Pourtant la Mairie veut croire que sa solution, “qui coûte zéro euro à la collectivité” n’est que temporaire. En parallèle, une prime à l’installation de 15 000 euros et un accompagnement du projet d’installation sont proposés aux nouveaux généralistes qui souhaiteraient s’établir sur la commune. “Avec une contrepartie, qui est la prise en charge d’une partie des patients suivis par SOS”, précise Yves Colins. “Mais l’attractivité du territoire est aussi l’un des grands chantiers sur lesquels nous devons travailler. Nous ne souffrons pas uniquement d’un manque de médecins, mais aussi de cadres, de jeunes entrepreneurs, qui partent étudier ailleurs et qui ne reviennent pas”, admet le directeur du CCAS. Une dynamique qui pourrait porter ses fruits. Déjà, trois internes en fin de formation ont pris contact avec la municipalité. “Ce sont des enfants d’ici, qui ont le projet de revenir et de s’installer dans les deux ans”, indique Yves Colins.

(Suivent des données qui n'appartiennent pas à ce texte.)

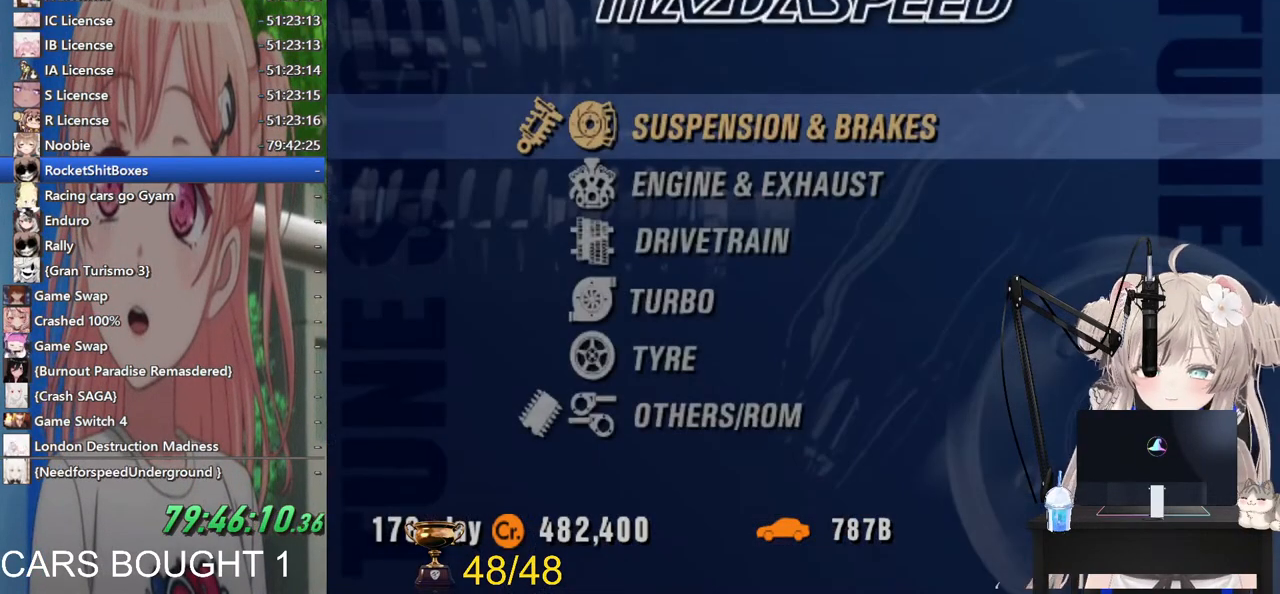
{"buttons": [], "left_stick": "center", "right_stick": "center", "events": [[100, "left_stick", "down"], [233, "left_stick", "center"], [333, "left_stick", "down"], [467, "left_stick", "center"]]}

Des projets d’installation qui pourraient relancer, s’ils se concrétisent, l’attractivité de la ville, mais qui ne suffiront probablement pas à ôter la casquette médecin traitant de la tête des médecins de SOS. “Si demain on me dit que je n’ai plus de raison de continuer, j’arrête et je serais très content, assure le Dr Jean-Luc Dinet. Dans le fond, j’espère sincèrement que nous ne sommes pas en train de créer les Restos du cœur des médecins traitants.”